Sunulan Metin
Cemal Külünkoğlu = Öyleyse Allah'a da itaat edin, Resul'e de itaat edin ve (onlara karşı gelmekten) sakının. Eğer yüz çevirirseniz (itaatten uzak kalırsanız), bilin ki bizim elçimizin görevi, kendisine ulaşanı apaçık tebliğ etmektir.
Diyanet İşleri (eski) = Allah'a itaat edin, Peygambere itaat edin, karşı gelmekten çekinin; eğer yüz çevirirseniz bilin ki, peygamberimize düşen sadece açıkça tebliğ etmektir.
Diyanet Vakfi = Allah'a itaat edin, Resûle de itaat edin ve (kötülüklerden) sakının. Eğer (itaatten) yüz çevirirseniz bilin ki Resûlümüzün vazifesi apaçık duyurmak ve bildirmektir.
Edip Yüksel = ALLAH'a uyun, elçiye uyun, dikkatli olun. Yüz çevirirseniz bilesiniz ki elçimize düşen görev, açıkça bildirmektir.
Elmalılı Hamdi Yazır = Allahı dinleyin, Peygamberi dinleyin de sakının, eğer kulak asmazsanız biliniz ki Resulümüze düşen sade açık bir tebliğten ibarettir
Elmalılı (sadeleştirilmiş) = Allah'ı ve peygamberleri dinleyin, karşı gelmekten sakının! Eğer kulak asmazsanız biliniz ki, elçimize düşen sadece açık bir tebliğden ibarettir.

Kaynak Malzeme
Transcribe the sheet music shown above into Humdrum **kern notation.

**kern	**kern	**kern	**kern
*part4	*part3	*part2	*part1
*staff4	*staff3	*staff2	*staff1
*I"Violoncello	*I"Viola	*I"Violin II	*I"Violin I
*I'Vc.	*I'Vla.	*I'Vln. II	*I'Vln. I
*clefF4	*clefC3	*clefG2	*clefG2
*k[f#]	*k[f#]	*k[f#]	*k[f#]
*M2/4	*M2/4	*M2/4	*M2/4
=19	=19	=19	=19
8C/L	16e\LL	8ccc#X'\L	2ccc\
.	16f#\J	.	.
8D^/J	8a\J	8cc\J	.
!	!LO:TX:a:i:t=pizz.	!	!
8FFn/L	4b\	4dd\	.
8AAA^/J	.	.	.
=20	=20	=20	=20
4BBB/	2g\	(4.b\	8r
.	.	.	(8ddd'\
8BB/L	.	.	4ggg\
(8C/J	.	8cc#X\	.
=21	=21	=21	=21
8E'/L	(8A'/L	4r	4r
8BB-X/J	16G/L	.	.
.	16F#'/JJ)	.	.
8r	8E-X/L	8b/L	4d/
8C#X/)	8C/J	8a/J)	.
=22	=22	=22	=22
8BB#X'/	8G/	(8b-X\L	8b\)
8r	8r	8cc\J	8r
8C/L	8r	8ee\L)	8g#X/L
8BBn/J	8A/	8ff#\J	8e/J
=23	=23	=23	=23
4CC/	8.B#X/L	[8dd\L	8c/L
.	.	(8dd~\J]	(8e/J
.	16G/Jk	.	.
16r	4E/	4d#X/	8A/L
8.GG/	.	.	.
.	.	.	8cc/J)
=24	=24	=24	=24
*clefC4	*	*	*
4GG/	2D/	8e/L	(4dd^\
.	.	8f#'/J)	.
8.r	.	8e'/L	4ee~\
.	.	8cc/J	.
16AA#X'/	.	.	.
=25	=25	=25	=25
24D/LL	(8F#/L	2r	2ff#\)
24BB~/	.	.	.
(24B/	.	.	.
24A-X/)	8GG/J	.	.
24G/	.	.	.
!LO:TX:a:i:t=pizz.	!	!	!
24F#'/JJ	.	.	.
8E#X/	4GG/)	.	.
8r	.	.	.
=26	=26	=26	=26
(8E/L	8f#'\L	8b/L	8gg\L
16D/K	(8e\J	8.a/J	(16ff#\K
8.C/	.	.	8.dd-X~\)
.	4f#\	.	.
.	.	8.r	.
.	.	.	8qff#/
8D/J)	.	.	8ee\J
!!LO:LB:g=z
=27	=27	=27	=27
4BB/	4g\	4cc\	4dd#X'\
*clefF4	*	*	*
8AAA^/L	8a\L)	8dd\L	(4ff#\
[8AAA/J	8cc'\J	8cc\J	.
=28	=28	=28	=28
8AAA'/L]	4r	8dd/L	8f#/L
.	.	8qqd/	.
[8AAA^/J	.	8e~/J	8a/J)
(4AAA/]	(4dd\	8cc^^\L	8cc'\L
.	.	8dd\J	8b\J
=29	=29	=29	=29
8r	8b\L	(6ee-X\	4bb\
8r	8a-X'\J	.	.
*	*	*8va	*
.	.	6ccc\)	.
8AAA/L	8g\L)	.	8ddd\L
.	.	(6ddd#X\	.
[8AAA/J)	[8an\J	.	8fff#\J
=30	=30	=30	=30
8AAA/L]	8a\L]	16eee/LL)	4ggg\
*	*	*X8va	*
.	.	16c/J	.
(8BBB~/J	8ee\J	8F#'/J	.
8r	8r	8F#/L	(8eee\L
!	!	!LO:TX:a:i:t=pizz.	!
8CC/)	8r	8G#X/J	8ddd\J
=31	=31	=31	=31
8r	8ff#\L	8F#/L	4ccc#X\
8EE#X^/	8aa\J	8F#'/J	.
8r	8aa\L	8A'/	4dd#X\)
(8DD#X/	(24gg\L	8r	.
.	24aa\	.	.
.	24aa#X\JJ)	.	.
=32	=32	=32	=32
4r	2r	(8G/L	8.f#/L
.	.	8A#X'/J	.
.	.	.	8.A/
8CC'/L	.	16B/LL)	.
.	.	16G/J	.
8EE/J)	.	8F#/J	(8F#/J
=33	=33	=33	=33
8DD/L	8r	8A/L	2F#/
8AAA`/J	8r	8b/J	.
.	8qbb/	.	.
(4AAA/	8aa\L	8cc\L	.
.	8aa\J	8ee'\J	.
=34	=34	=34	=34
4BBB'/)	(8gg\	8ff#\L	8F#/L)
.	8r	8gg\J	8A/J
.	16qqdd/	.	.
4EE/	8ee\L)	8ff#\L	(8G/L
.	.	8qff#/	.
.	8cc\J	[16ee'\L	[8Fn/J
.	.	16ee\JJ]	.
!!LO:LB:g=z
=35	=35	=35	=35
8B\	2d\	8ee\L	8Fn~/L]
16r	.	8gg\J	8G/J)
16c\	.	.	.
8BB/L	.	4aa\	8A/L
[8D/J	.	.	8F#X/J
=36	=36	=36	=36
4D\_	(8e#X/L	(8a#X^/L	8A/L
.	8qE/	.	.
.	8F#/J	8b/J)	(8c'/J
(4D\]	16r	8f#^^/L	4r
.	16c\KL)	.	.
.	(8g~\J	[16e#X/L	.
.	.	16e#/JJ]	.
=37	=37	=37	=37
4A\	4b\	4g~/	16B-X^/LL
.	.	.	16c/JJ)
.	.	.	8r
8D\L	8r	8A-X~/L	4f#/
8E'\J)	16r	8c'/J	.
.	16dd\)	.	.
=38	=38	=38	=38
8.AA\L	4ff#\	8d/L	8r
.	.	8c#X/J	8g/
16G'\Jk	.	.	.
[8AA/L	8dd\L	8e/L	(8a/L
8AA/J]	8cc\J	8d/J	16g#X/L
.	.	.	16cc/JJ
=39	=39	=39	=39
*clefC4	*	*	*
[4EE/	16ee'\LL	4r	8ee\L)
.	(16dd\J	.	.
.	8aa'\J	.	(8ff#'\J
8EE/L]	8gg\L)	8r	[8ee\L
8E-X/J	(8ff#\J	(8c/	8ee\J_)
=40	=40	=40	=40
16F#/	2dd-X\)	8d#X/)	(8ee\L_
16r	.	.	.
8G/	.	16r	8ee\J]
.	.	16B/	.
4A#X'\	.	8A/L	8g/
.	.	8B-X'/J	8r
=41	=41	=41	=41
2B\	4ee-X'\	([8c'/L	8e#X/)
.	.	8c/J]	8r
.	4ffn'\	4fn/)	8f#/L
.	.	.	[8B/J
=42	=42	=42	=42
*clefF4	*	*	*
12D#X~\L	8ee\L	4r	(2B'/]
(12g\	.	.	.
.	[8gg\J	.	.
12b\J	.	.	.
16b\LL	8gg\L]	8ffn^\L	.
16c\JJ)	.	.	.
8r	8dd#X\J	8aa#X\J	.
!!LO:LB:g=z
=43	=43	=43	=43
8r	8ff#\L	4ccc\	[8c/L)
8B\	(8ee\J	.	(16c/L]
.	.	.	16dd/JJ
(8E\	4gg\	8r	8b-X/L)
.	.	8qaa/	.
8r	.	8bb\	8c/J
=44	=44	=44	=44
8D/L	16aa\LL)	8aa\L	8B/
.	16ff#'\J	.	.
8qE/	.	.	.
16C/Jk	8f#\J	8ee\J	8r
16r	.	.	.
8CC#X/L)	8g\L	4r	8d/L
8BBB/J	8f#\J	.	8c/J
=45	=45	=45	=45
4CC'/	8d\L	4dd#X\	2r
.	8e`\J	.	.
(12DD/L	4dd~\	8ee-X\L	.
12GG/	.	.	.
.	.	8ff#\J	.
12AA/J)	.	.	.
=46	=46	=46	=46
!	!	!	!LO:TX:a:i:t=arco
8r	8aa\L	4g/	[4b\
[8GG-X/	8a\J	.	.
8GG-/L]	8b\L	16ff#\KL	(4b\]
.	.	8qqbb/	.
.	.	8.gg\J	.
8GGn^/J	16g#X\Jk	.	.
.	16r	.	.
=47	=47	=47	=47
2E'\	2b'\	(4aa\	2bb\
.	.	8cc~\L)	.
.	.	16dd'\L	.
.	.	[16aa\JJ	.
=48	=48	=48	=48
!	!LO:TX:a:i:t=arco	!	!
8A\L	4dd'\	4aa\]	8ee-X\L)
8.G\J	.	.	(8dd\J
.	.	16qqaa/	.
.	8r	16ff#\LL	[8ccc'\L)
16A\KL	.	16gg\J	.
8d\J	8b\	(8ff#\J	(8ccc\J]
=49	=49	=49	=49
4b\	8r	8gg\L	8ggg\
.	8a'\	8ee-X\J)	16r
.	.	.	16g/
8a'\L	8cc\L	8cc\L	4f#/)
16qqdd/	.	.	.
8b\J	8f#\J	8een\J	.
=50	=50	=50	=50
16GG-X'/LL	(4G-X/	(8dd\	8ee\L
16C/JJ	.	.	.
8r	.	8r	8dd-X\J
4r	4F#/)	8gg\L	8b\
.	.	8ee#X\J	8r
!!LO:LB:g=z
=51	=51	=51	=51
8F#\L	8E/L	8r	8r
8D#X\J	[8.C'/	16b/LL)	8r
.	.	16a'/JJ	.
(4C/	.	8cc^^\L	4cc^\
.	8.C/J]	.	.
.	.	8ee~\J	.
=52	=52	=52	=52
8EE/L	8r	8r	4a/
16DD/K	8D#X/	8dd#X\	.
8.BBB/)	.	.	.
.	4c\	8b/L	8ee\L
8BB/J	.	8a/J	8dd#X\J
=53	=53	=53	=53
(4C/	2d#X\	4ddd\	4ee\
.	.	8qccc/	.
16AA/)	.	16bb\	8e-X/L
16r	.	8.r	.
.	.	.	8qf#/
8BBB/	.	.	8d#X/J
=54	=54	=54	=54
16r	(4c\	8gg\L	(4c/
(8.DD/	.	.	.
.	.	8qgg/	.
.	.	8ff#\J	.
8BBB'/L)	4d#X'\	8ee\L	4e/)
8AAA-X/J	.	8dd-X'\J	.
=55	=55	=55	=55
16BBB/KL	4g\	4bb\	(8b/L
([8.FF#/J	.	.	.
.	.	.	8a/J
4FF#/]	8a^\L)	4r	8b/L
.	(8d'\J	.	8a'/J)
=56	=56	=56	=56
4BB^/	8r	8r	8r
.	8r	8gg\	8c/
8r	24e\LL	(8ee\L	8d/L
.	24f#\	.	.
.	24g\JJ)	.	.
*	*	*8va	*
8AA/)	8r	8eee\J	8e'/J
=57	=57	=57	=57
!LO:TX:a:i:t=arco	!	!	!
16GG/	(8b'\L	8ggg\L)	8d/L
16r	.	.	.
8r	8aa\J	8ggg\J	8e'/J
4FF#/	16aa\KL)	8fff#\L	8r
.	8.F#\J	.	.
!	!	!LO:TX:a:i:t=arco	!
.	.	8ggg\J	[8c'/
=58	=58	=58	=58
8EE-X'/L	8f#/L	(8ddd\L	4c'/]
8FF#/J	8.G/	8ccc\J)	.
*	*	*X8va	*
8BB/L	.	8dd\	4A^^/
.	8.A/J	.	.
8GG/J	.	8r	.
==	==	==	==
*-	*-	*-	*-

Verilen Görev A
Listede "arco" dizesini içeren bütün satırları çıkarınız. Büyük ve küçük harf ayrımı dikkate alınmalıdır.
Verilen Görev B
Ayet mealleri metnine, kaldığı yerden devam ediniz.

Alıştırma Sonucu A
!	!	!	!LO:TX:a:i:t=arco
!	!LO:TX:a:i:t=arco	!	!
!LO:TX:a:i:t=arco	!	!	!
!	!	!LO:TX:a:i:t=arco	!

Alıştırma Sonucu B
Elmalılı (sadeleştirilmiş-2) = Allah'a itaat edin, Peygamber'e de itaat edin. Kötülüklerden sakının. Eğer yüz çevirirseniz, biliniz ki, Peygamber'imize düşen sadece apaçık tebliğdir.
Gültekin Onan = Tanrı'ya itaat edin, peygambere de itaat edin ve sakının. Eğer yüz çevirirseniz, bilin ki, elçimize düşen, ancak apaçık bir tebliğdir.
Harun Yıldırım = Allah’a itaat edin, Rasul’e de itaat edin ve sakının! Yüz çevirirseniz bilin ki şüphesiz Rasulü’müze düşen apaçık bir tebliğdir.
Hasan Basri Çantay = Allaha ve Resulüne itaat edin, sakının. Eğer yüz çevirirseniz bilin ki peygamberimizin üstüne düşen, yalnız apaçık tebliğden ibâretdir.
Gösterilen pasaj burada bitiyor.